En caso de la derrota del Reich, y en espera del encumbramiento de los nacionalismos asiáticos, africanos y, quizás, sudamericanos, no quedarán en el mundo más que dos potencias capaces de enfrentarse con validez: los Estados Unidos y la Rusia soviética. Las leyes de la historia y de la geografía condenan a estas dos potencias a medirse una con otra, bien sea sobre un plano militar, o bien simplemente sobre el plano económico e ideológico. Esas mismas leyes los condenan a ser los adversarios de Europa. Una y otra de estas dos potencias tendrán necesariamente el deseo, a plazo más o menos corto, de asegurarse el apoyo del único gran pueblo europeo que subsistirá después de la guerra: el pueblo alemán. Lo proclamo con toda la fuerza de que soy capaz: es indispensable que, a ningún precio, los alemanes acepten representar el papel de un peón en el juego de los norteamericanos o de los rusos.

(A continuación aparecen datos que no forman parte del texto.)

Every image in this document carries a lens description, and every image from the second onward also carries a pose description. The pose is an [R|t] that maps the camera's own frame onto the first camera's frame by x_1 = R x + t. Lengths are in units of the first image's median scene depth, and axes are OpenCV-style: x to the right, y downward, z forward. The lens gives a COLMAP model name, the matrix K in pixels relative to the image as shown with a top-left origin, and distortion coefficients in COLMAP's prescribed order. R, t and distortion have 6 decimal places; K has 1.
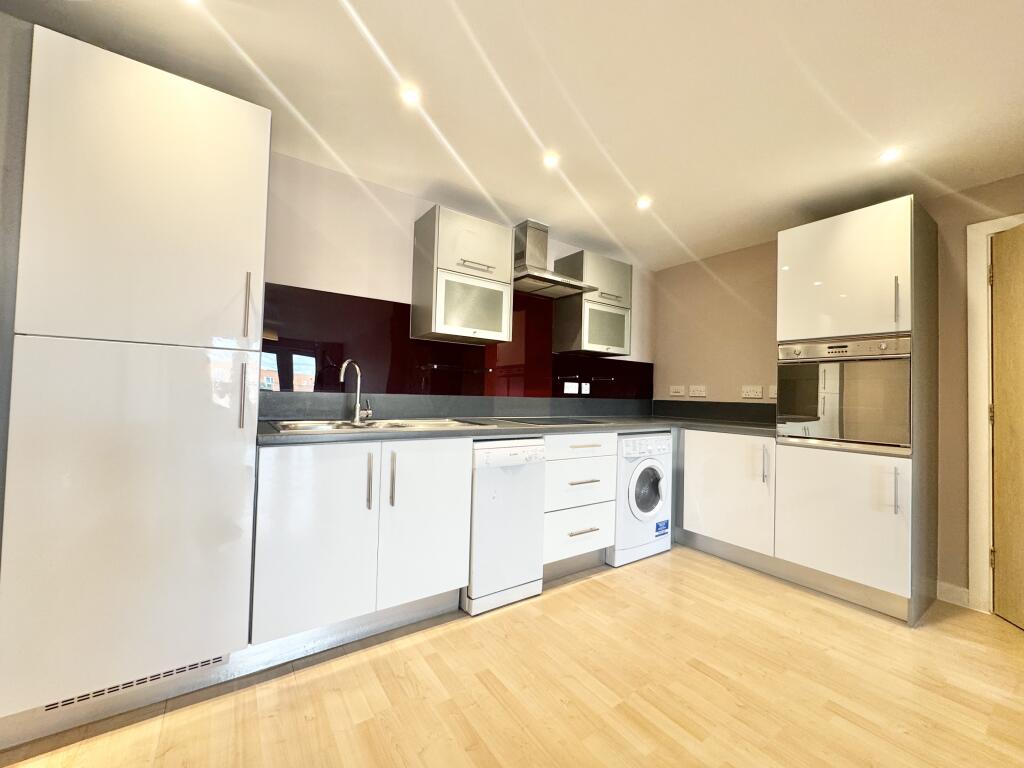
lens RADIAL K [[407.1, 0, 512.0], [0, 407.1, 384.0], [0, 0, 1]] dist [-0.000915, -0.000081]
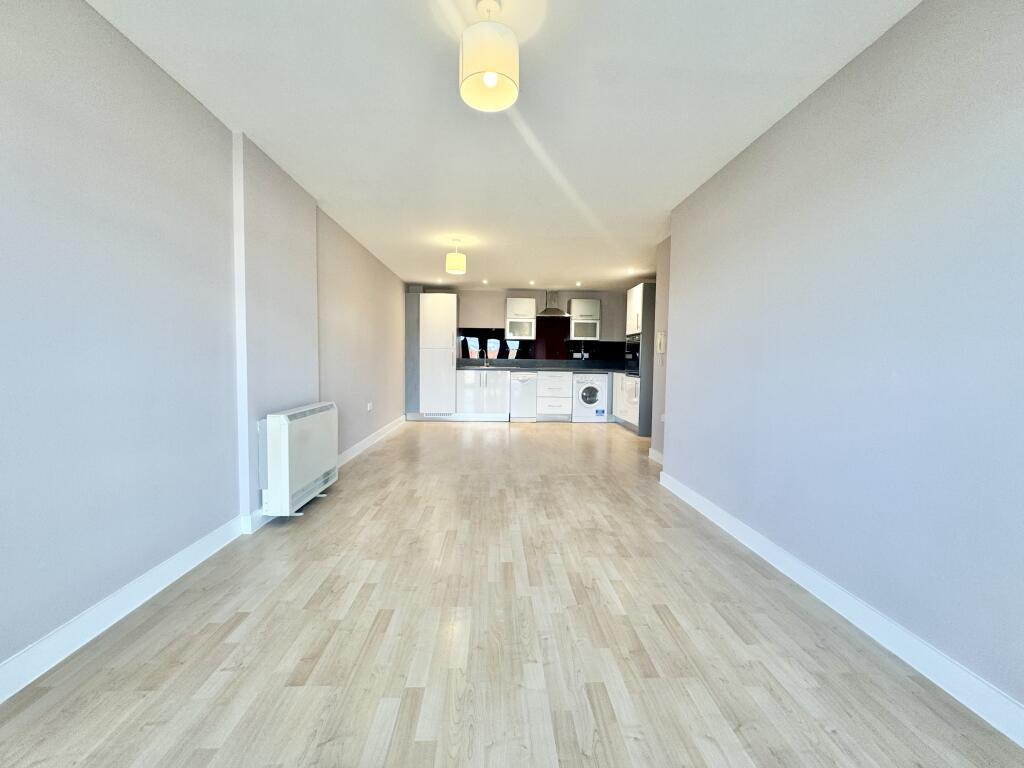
lens RADIAL K [[407.1, 0, 512.0], [0, 407.1, 384.0], [0, 0, 1]] dist [-0.000915, -0.000081]
pose [[0.870733, 0.021583, -0.491282, 1.079811], [0.017728, 0.997009, 0.075221, -0.009577], [0.491437, -0.074207, 0.867746, -1.332673]]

Es difícil dictaminar en este momento qué puede ser lo más pernicioso para nosotros; en un plano ideológico, entre el americanismo judaizante y el bolchevismo. Los rusos, en efecto, por la fuerza de los acontecimientos, pueden desprenderse por completo del marxismo judío; para no encarnar más que el eterna paneslavismo, en su expresión más feroz y más salvaje. En cuanto a los norteamericanos, si no logran sacudirse rápidamente el yugo de los judíos neoyorkinos (que tienen la inteligencia del mono chango que asierra la rama del árbol sobre la cual está encaramado), pues bien, no tardarán en hundirse, aun antes de haber llegado a la edad de la razón. El hecho de que en ellos se junten tanta potencia material con tanta caducidad de espíritu, evoca la imagen de un niño que padece gigantismo. Podemos preguntarnos si, en su caso, se trata de una civilización enana, destinada a deshacerse con tanta rápidez como la que le tomó formarse.

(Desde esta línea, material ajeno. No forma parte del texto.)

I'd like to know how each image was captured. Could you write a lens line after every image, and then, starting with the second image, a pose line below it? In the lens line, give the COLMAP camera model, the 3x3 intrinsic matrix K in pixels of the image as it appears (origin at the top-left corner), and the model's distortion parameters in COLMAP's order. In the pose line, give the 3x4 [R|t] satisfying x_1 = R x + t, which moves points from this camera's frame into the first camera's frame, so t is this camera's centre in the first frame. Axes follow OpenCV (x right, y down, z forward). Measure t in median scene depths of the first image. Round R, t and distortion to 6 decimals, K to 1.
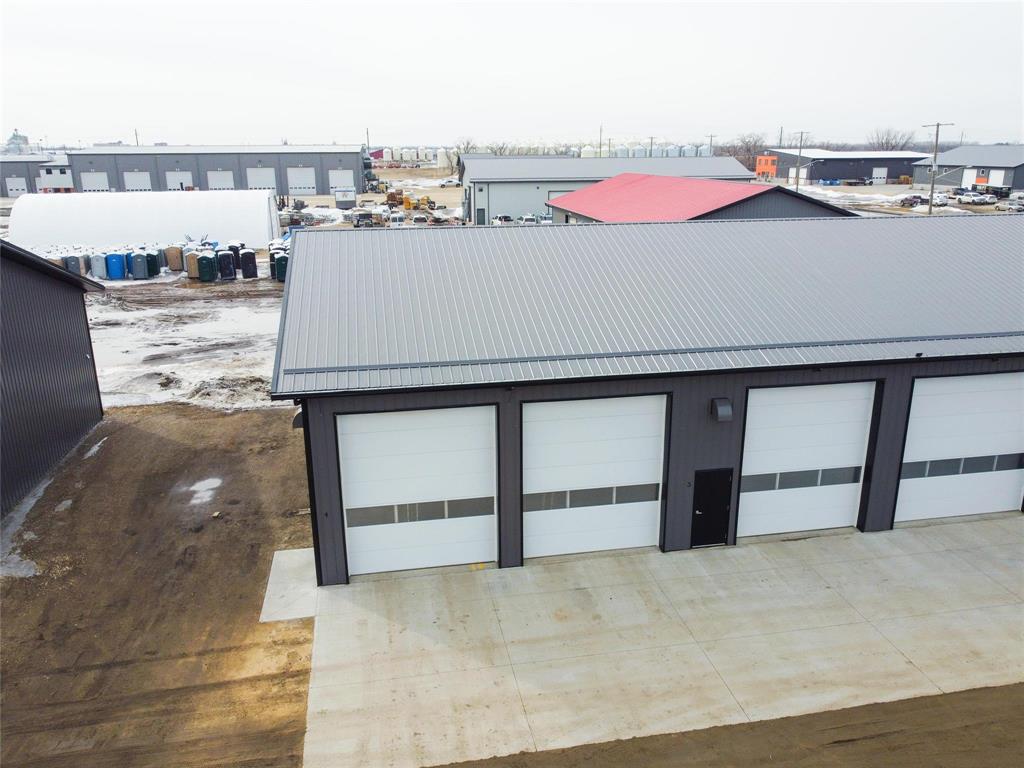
lens RADIAL K [[774.8, 0, 525.2], [0, 774.8, 382.3], [0, 0, 1]] dist [0.003044, -0.002902]
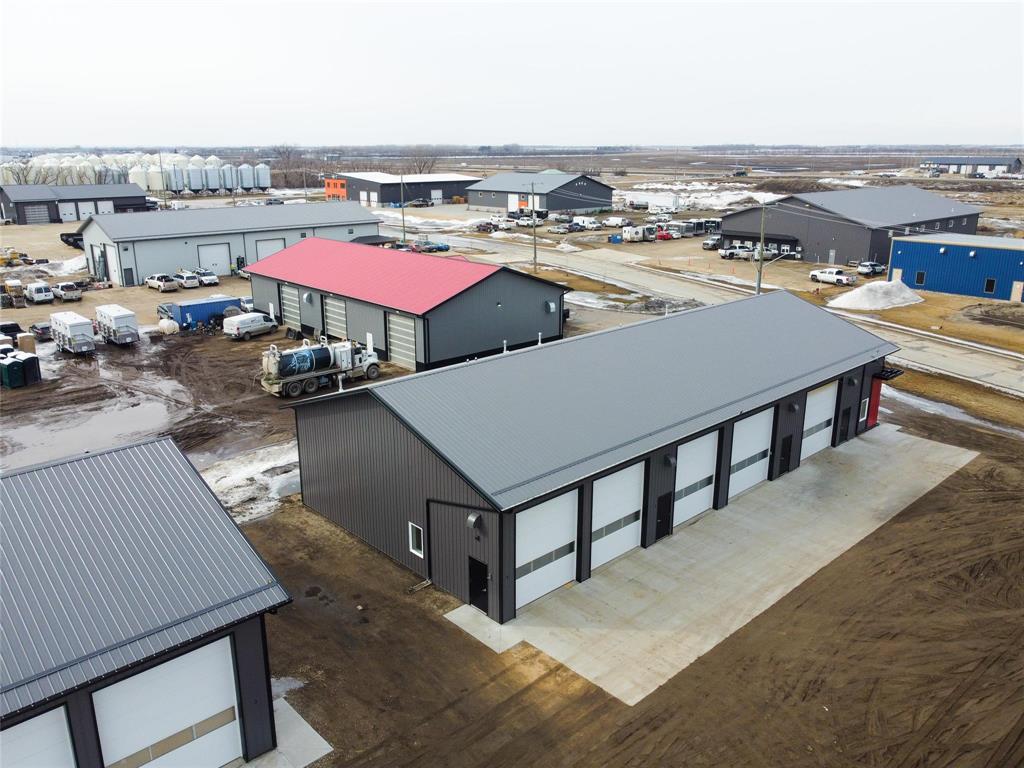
lens RADIAL K [[774.8, 0, 525.2], [0, 774.8, 382.3], [0, 0, 1]] dist [0.003044, -0.002902]
pose [[0.845000, -0.144441, 0.514890, -0.864004], [0.149814, 0.988217, 0.031360, -0.233711], [-0.513352, 0.050638, 0.856683, -0.343500]]
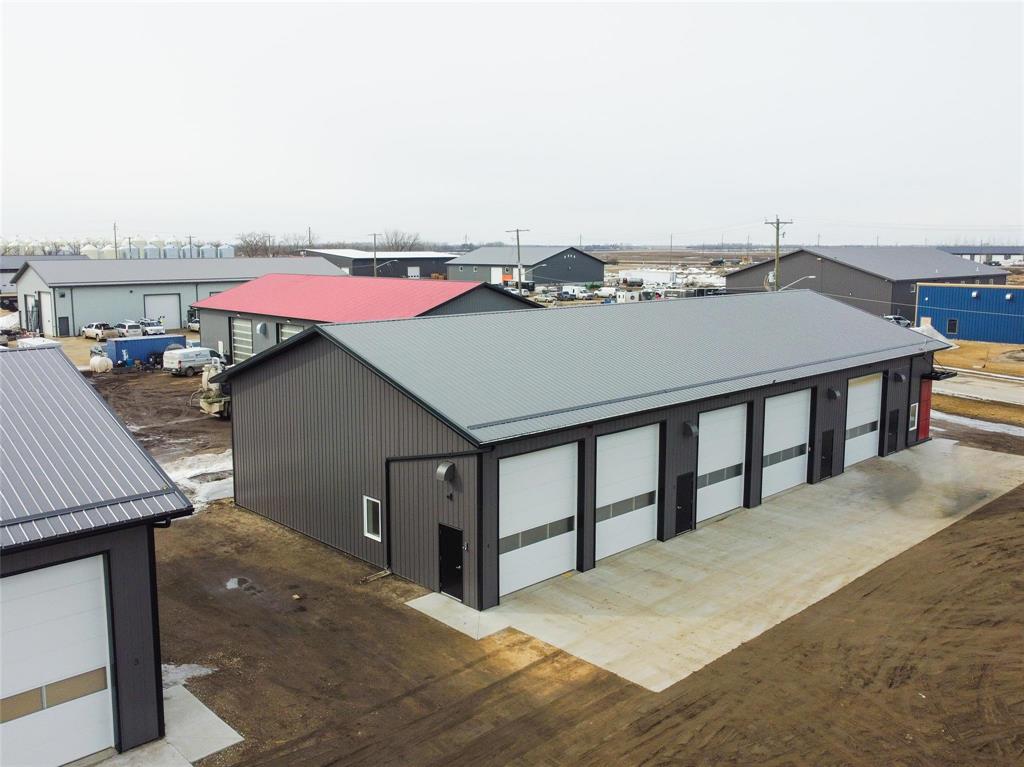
lens RADIAL K [[853.9, 0, 514.2], [0, 853.9, 363.5], [0, 0, 1]] dist [0.000956, 0.001338]
pose [[0.842040, -0.069392, 0.534933, -0.808176], [0.153079, 0.981661, -0.113619, 0.042890], [-0.517238, 0.177559, 0.837220, -0.167264]]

Si la América del Norte no tiene éxito en construirse una doctrina un poco menos pueril que la que por ahora le sirve de passepartout, a base de grandes principios huecos y de la ciencia que le dicen cristiana, podernos preguntarnos si seguirá siendo por mucho tiempo un continente en los que los blancos predominen. Así se habría demostrado que ese coloso de pies de barro apenas era capaz, después de un ascenso como flecha, de trabajar en su autodestrucción. ¡Qué magnífico pretexto para los pueblos de raza amarilla ese derrumbamiento súbito! Desde el punto de vista del derecho y de la historia, tendrían exactamente los mismos argumentos (o la misma ausencia de argumentos) que tenían los europeos del siglo xvl, para invadir a este continente. Sus muchedumbres prolíficas y mal alimentadas les conferirían el único derecho que reconocen los historiadores, el derecho que tienen los hambrientos de calmar su hambre: ¡con la condición de que ese derecho esté apoyado por la fuerza!
De lo que deducimos que, en este mundo cruel en el que nos han hundido dos grandes guerras, es muy evidente que los únicos pueblos blancos que tengan probabilidades de sobrevivir y de prosperar serán los que saben sufrir y que guardan el valor de luchar, aun sin esperanzas, hasta la muerte. A estas cualidades, sólo podrán pretender los pueblos que hubieren sido capaces de extirpar por sí mismos el veneno mortal judío.